**Data extract**
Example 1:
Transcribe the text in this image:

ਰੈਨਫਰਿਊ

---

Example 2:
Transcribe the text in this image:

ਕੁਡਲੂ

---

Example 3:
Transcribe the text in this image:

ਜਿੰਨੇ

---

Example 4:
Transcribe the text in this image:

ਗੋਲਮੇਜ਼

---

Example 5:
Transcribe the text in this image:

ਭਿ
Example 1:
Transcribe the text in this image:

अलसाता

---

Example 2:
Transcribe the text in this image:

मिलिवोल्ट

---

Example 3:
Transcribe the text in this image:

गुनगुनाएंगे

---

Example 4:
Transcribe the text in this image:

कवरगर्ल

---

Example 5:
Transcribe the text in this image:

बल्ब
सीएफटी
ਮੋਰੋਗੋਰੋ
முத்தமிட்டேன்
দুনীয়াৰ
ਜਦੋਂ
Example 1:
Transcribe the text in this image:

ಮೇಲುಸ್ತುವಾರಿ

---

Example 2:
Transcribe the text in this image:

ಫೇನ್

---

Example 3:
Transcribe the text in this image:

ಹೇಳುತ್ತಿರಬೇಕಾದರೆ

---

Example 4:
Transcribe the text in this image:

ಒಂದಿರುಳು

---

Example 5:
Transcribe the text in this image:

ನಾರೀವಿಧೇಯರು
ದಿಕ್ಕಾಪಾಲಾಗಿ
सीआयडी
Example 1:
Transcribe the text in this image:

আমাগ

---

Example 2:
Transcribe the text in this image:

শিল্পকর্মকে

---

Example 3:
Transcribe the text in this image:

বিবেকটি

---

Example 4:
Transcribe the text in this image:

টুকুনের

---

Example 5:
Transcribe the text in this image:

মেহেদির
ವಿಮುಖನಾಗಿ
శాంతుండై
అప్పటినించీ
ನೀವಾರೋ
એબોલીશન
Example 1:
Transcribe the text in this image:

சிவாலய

**What to do**
Working through the records above, copy each one exactly.

**Response below**
Example 1:
Transcribe the text in this image:

ਰੈਨਫਰਿਊ

---

Example 2:
Transcribe the text in this image:

ਕੁਡਲੂ

---

Example 3:
Transcribe the text in this image:

ਜਿੰਨੇ

---

Example 4:
Transcribe the text in this image:

ਗੋਲਮੇਜ਼

---

Example 5:
Transcribe the text in this image:

ਭਿ
Example 1:
Transcribe the text in this image:

अलसाता

---

Example 2:
Transcribe the text in this image:

मिलिवोल्ट

---

Example 3:
Transcribe the text in this image:

गुनगुनाएंगे

---

Example 4:
Transcribe the text in this image:

कवरगर्ल

---

Example 5:
Transcribe the text in this image:

बल्ब
सीएफटी
ਮੋਰੋਗੋਰੋ
முத்தமிட்டேன்
দুনীয়াৰ
ਜਦੋਂ
Example 1:
Transcribe the text in this image:

ಮೇಲುಸ್ತುವಾರಿ

---

Example 2:
Transcribe the text in this image:

ಫೇನ್

---

Example 3:
Transcribe the text in this image:

ಹೇಳುತ್ತಿರಬೇಕಾದರೆ

---

Example 4:
Transcribe the text in this image:

ಒಂದಿರುಳು

---

Example 5:
Transcribe the text in this image:

ನಾರೀವಿಧೇಯರು
ದಿಕ್ಕಾಪಾಲಾಗಿ
सीआयडी
Example 1:
Transcribe the text in this image:

আমাগ

---

Example 2:
Transcribe the text in this image:

শিল্পকর্মকে

---

Example 3:
Transcribe the text in this image:

বিবেকটি

---

Example 4:
Transcribe the text in this image:

টুকুনের

---

Example 5:
Transcribe the text in this image:

মেহেদির
ವಿಮುಖನಾಗಿ
శాంతుండై
అప్పటినించీ
ನೀವಾರೋ
એબોલીશન
Example 1:
Transcribe the text in this image:

சிவாலய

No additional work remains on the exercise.